- **Given passage**

Wednesday, 14 March 2012

Marathons and Knee Cartilage

Here we go again!  For my regular readers, as you know, I ran a marathon way back in November on not nearly enough training.  The race itself was great, but my knees tended to disagree with the decision for about 6 weeks after the race.

From that point on, I have been curious about the actual impact (pun intended) running has on knee cartilage.  Obviously some damage takes place over the course of 3+ hours of running, but is this damage irreversible?

Arthritis and Running

While studying at chiropractic school, it was made very clear to us that moderate levels of running are not associated with an increased incidence of knee arthritis.  Factors such as genetics, trauma, and BMI are much more strongly correlated with developing osteoarthritis of the knee.

However, the studies we reviewed in school were typically epidemiological in nature (they often looked retrospectively at these various risk factors in large populations, and then looked at the incidence and severity of knee arthritis in the same population).  These studies are great, but they fail to look prospectively at how a knee responds to a strenuous bout of running.

Because of this, I was still curious about how ONE marathon could impact the cartilage within a knee.  That's when I came across this study published in 2010 in the American Journal of Sports Medicine.  I should mention that I was exposed to the study via Research Review Service which is a great resource for all manual therapists.

The Study:

Past studies have looked at the acute impact of long distance running on knee cartilage using an MRI- some show no changes, others show some transient changes.

This 2010 article is so great because it used new methods of quantifying the cartilaginous changes that happen- the researchers were able to assign specific numbers to rate the changes that took place during the marathon.


10 runners were followed during this study.  They were selected based on a number of factors, two of which included the fact that they had never run a marathon before, and were active 30 minutes or less per day.  These subjects were not runners!

Without getting into the details, the two outcome measures used in this study included:
  •  T1ρ- measures damage to the collagen-proteoglycan matrix (i.e. the protein and carbohydrates that link together and make up the structure of the cartilage)
  • T2- collagen orientation and water content (i.e. is the protein in the right position, and is there enough water in the cartilage?)
The runners were tested before the marathon, 48 hours after, and then during a 3 month follow up.


  • The T1ρ values (looking at damage to the protein and carbohydrates):
    • Significant changes beneath the knee cap AND throughout the middle aspect of the knee
    • These changes were seen at both the 48 hour and 3 month mark
  • The T2 values (looking at collagen orientation and water content):
    •  Significant changes beneath the knee cap AND throughout the middle aspect of the knee
    • These changes were seen at the 48 hour mark
    • The changes were seen to a much lesser degree at the 3 month follow up
The control group (i.e. same tests, no marathon run), showed absolutely no change in their T1ρ or T2 values throughout the study.

- **Data for analysis**
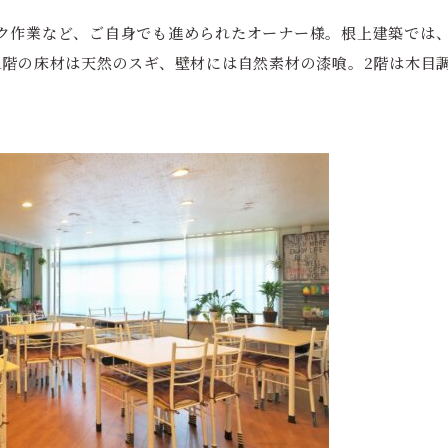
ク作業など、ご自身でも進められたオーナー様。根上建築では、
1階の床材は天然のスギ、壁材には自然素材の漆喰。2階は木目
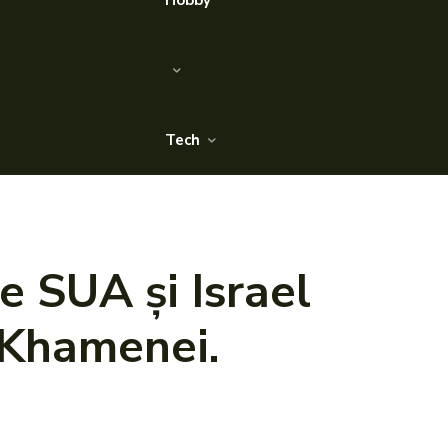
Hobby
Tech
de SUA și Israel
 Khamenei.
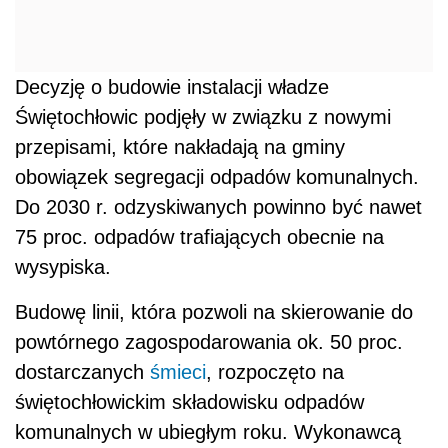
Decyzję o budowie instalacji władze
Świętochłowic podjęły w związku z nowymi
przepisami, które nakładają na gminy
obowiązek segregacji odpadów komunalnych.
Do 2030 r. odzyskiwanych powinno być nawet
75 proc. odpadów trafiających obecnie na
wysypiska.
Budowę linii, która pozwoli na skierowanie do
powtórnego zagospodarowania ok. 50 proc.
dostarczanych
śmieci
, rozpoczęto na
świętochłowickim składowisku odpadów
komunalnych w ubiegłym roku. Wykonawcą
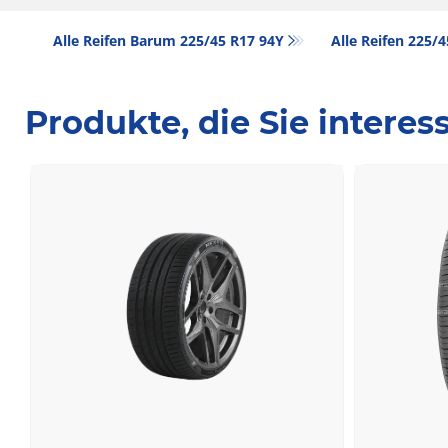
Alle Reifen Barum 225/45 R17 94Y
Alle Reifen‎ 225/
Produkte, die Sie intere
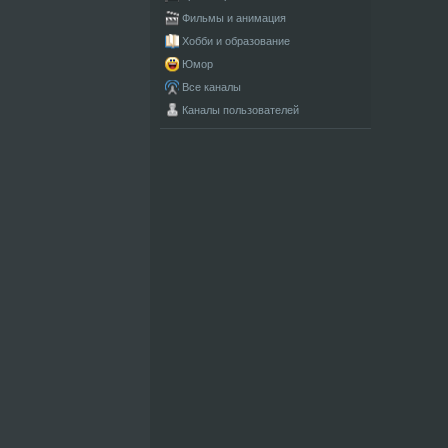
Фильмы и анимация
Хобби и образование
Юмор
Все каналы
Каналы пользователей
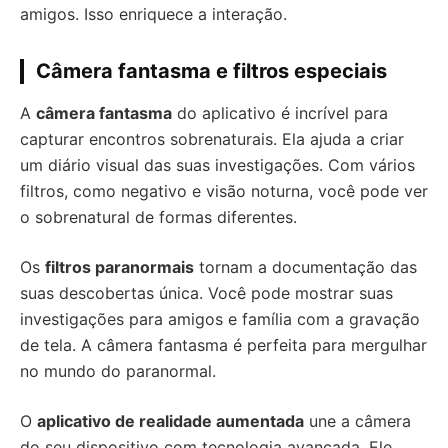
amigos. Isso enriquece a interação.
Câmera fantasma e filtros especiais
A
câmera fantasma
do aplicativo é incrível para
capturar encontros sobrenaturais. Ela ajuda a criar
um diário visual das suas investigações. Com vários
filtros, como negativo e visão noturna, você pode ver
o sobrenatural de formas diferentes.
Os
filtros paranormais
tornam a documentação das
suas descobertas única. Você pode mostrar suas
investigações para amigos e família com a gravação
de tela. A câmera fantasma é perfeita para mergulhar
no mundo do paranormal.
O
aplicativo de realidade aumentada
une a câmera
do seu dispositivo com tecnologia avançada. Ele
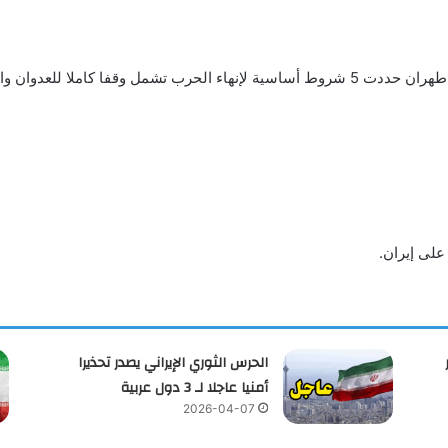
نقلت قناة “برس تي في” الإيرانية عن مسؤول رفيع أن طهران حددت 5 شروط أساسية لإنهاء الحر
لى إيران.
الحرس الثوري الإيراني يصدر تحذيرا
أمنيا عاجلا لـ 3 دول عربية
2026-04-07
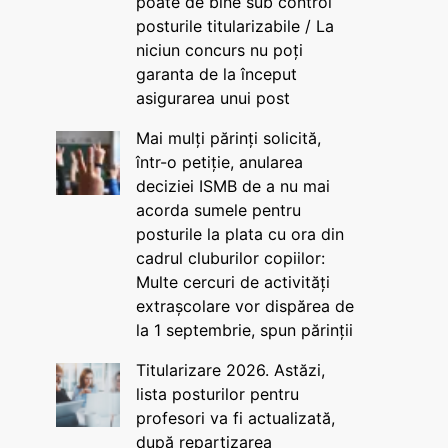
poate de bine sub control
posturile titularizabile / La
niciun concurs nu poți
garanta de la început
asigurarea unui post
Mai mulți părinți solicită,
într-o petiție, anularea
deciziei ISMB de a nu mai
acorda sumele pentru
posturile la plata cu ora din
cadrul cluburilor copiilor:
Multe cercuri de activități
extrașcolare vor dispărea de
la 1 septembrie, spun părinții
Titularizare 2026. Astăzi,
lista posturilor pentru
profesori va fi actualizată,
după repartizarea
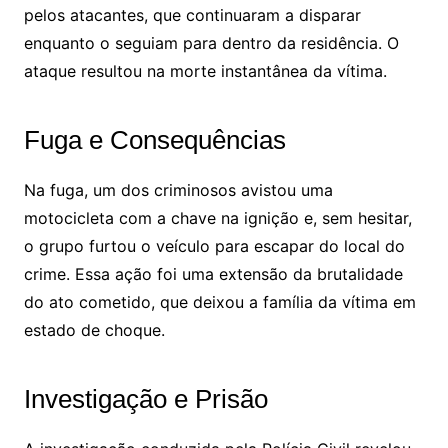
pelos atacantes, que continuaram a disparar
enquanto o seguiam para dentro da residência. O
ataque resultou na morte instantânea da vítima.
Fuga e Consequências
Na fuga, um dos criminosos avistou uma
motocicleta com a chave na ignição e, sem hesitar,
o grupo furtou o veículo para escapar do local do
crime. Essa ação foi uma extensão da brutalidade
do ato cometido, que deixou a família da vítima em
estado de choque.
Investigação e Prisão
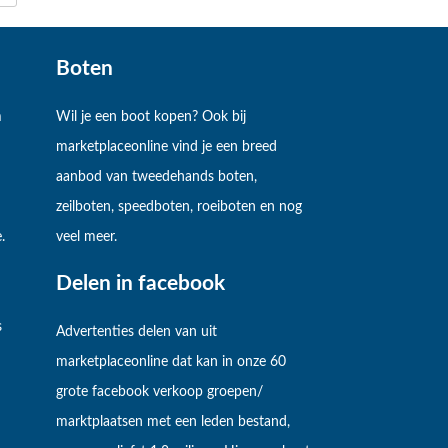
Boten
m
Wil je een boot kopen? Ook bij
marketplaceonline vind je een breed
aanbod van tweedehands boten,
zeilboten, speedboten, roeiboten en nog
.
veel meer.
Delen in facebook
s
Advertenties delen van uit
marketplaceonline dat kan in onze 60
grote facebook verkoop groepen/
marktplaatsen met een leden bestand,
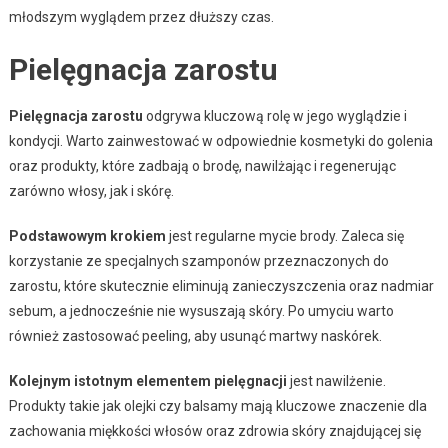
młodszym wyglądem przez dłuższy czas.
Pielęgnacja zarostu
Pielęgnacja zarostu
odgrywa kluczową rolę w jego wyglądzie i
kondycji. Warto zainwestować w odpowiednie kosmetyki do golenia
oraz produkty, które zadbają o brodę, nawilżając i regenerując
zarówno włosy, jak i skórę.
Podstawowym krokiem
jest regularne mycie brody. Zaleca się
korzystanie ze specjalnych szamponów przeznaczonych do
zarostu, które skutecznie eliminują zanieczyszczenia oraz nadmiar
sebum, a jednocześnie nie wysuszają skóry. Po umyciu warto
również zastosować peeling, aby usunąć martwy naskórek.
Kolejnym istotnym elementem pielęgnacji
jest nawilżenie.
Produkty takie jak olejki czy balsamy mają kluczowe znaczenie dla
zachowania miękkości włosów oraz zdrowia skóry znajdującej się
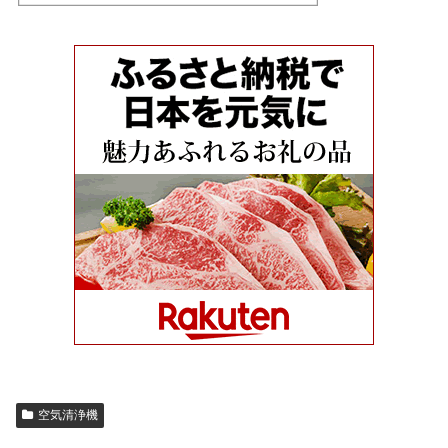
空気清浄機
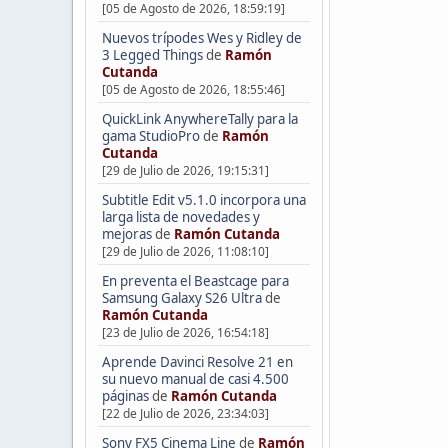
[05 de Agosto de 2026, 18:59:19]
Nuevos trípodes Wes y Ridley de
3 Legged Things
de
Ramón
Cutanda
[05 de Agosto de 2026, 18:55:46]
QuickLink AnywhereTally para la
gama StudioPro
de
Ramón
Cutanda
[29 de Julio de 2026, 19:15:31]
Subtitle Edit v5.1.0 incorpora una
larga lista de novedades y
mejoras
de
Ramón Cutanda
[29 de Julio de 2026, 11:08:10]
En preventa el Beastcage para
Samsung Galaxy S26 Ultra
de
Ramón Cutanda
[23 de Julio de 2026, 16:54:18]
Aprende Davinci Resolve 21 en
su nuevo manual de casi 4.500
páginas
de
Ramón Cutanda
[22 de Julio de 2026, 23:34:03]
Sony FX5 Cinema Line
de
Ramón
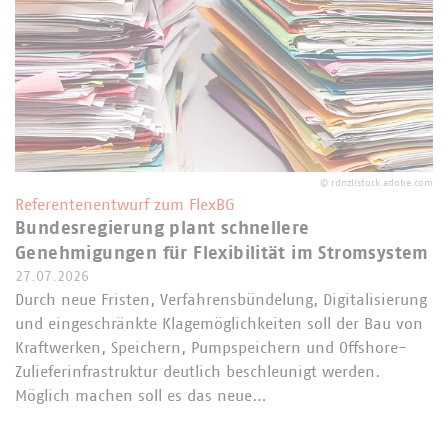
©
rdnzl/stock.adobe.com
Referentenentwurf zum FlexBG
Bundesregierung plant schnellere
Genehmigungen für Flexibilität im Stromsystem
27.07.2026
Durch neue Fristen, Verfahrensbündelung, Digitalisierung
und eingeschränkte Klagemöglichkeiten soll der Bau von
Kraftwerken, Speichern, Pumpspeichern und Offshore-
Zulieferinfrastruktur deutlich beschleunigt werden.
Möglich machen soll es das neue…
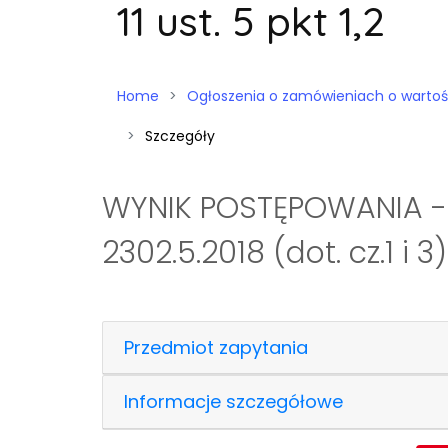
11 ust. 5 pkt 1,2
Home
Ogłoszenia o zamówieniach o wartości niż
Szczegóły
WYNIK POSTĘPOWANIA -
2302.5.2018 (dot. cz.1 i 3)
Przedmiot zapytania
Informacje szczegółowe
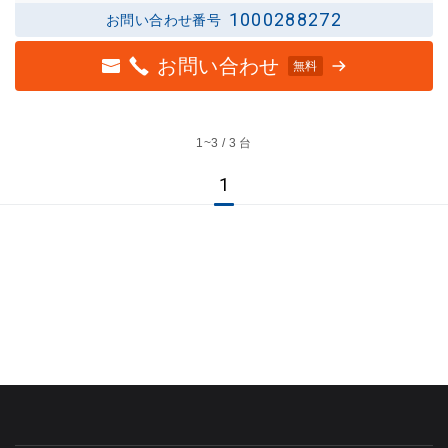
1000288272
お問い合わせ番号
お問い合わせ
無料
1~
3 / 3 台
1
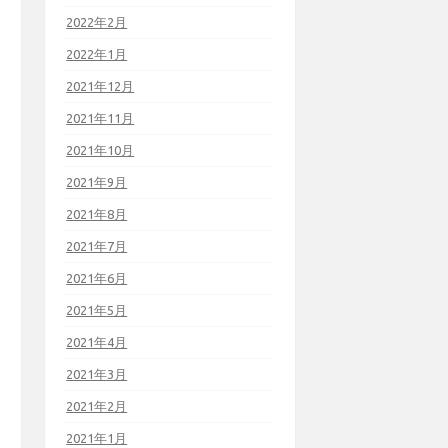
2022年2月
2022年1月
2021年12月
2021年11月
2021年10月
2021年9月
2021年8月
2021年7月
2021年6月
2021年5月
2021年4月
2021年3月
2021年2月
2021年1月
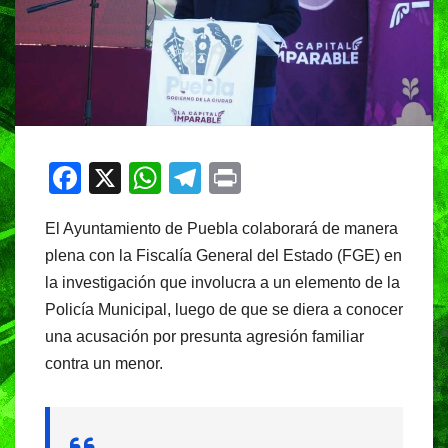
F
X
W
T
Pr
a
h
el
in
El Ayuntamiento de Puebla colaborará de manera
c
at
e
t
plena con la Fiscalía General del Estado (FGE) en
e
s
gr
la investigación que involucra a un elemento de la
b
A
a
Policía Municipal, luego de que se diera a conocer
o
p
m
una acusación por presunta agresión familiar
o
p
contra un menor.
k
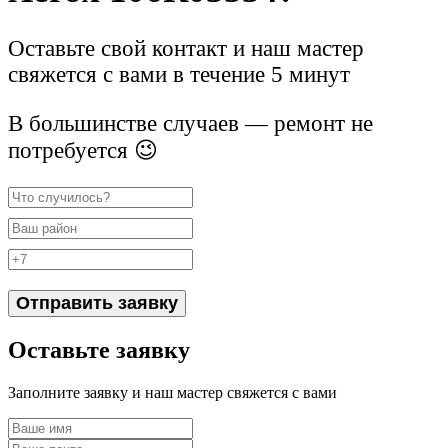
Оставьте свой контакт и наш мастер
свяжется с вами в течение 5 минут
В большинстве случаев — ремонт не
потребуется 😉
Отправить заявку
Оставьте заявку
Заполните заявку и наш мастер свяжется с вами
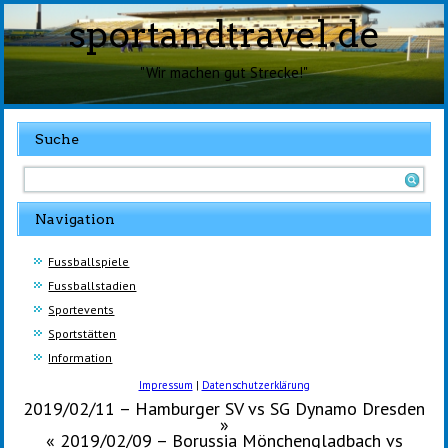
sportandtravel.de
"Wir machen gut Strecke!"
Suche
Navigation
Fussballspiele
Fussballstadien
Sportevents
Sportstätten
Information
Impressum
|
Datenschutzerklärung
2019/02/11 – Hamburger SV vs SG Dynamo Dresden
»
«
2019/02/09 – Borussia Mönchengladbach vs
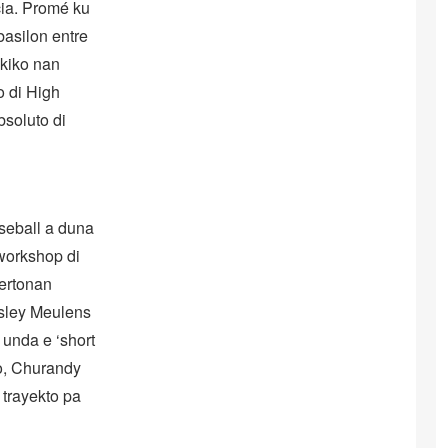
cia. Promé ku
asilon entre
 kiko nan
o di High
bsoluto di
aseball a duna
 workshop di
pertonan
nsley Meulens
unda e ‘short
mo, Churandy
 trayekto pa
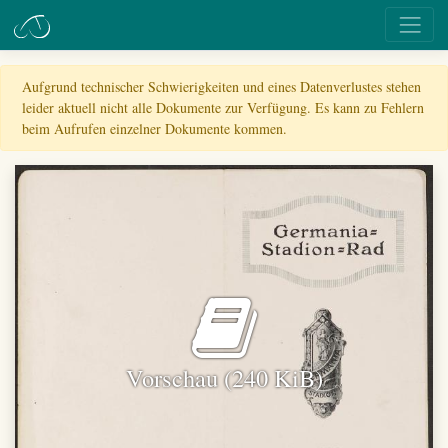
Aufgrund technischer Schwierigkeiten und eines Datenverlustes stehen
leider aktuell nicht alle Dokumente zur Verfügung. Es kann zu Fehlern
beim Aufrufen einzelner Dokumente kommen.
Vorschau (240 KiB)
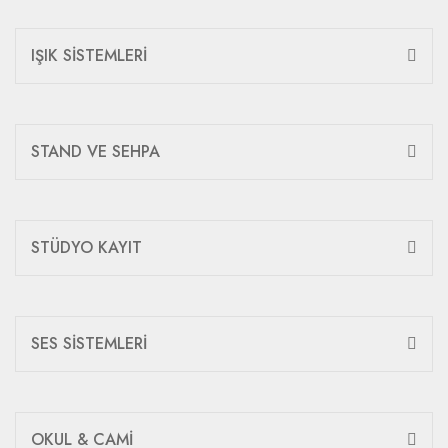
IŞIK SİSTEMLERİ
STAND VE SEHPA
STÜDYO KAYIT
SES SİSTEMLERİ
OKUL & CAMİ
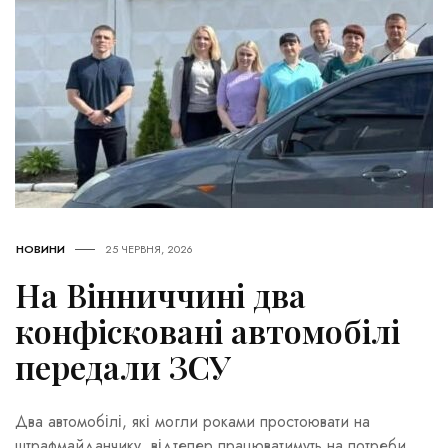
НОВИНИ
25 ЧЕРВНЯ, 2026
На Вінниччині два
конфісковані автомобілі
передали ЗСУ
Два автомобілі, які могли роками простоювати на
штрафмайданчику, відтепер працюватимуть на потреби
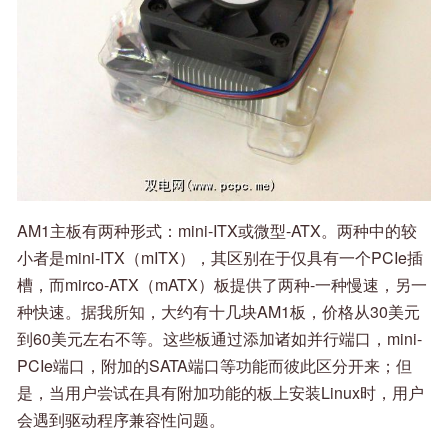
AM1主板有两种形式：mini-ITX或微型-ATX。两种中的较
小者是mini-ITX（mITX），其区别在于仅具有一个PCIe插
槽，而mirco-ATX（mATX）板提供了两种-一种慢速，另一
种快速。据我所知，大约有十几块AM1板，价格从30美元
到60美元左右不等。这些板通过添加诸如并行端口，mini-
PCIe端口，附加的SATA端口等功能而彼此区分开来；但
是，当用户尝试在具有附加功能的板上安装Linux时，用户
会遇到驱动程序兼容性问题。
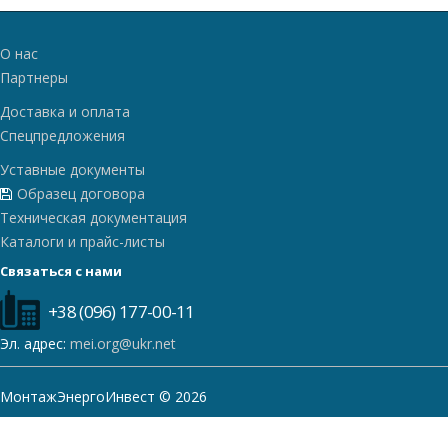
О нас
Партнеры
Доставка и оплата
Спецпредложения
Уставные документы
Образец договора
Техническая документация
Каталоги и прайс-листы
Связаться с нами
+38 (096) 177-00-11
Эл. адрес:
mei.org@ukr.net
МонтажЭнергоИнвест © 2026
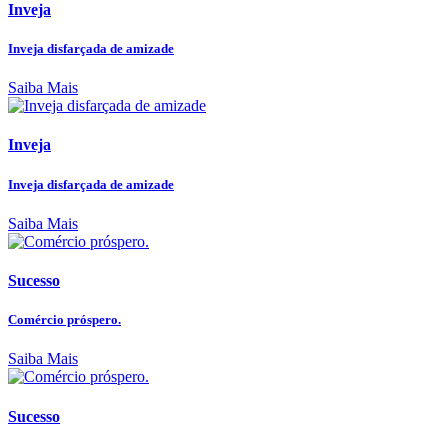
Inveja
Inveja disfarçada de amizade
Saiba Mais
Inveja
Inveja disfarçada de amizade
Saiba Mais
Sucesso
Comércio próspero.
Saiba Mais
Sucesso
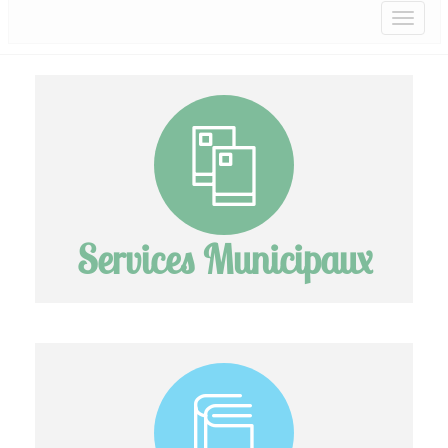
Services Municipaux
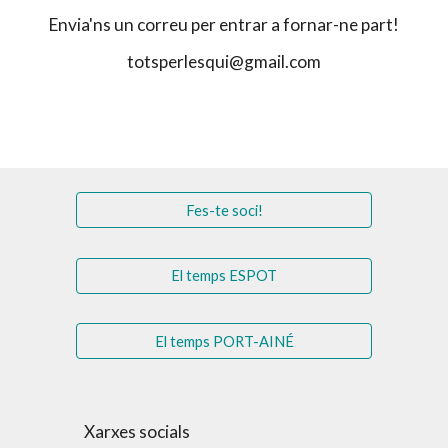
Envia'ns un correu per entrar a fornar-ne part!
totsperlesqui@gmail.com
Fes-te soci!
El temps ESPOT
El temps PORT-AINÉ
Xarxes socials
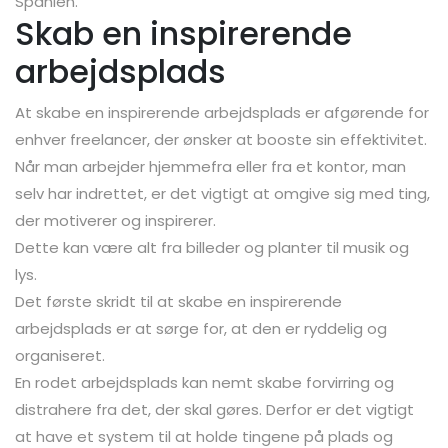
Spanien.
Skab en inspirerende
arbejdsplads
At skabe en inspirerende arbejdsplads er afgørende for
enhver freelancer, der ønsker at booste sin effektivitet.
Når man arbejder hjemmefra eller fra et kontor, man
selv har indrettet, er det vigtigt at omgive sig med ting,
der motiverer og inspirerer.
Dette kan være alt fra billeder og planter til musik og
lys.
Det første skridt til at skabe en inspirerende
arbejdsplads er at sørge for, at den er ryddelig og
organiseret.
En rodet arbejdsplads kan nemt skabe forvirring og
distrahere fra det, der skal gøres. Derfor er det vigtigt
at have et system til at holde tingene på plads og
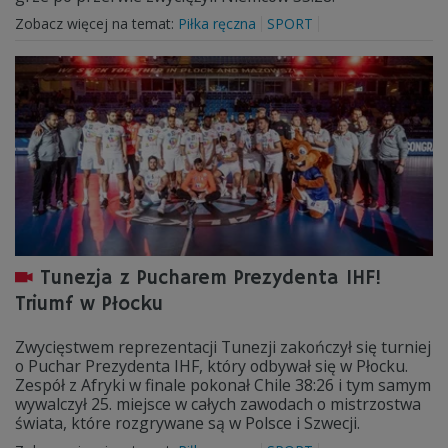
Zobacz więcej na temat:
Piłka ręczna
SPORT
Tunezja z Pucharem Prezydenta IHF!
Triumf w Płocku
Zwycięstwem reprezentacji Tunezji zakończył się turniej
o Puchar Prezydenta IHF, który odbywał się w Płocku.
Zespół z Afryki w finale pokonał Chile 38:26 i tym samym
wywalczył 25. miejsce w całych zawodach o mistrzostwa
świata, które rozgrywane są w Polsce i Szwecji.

- **Tasks to perform**
1. Print everything in the marathon and knee cartilage post from "10 runners were" down to "were not runners!".
2. According to the marathon and knee cartilage post, at what points were the runners in the study tested?
3. Pick up the post on marathons and knee cartilage where it ends and keep writing.
The entries are separate material and have nothing to do with the blog post on marathons and knee cartilage.

- **Set of answers**
1.
10 runners were followed during this study.  They were selected based on a number of factors, two of which included the fact that they had never run a marathon before, and were active 30 minutes or less per day.  These subjects were not runners!

2. Before the marathon, 48 hours after it, and at a 3-month follow-up.

3.
So what does this show?  Essentially, if you aren't trained, and you have never run a marathon before, you can expect to see some lasting damage to the cartilage in your knee.  This damage comes in the form of loss of water content as well as having a negative impact on the protein and carbohydrate structure of the cartilage.

This study also shows that while the damage to the proteins and carbohydrates persist 3 months later, the water content within the cartilage seems to return to baseline levels.


While very interesting, as with most research, there are limitations to this study.  It is important to keep in mind that these were untrained runners who ran a marathon, and then preceded to not train after the race.  Would the same degradation have taken place if they had trained properly beforehand?  Would the rate of recovery improve if they had continued to train after the race?  Would we still see the same changes 6 months or 1 year down the road?  These are all questions that this study fails to address.

That being said, it is a great preliminary round of research on the impact of marathons on knee cartilage.  It generates a plethora of questions that hopefully can be addressed in future, more comprehensive studies.

Take Home:

Running a marathon (and the training for it) definitely causes acute degradation of the articular cartilage in the knee.  This study also shows that there is a possibility that these changes persist long term.

Nevertheless, the health benefits of running for the general population (with no underlying conditions or risk factors) undoubtedly exceed the risks.  This study should not discourage you from running.  If anything at all,  this study should encourage you to incorporate a diversity of cross training to complement your running regime.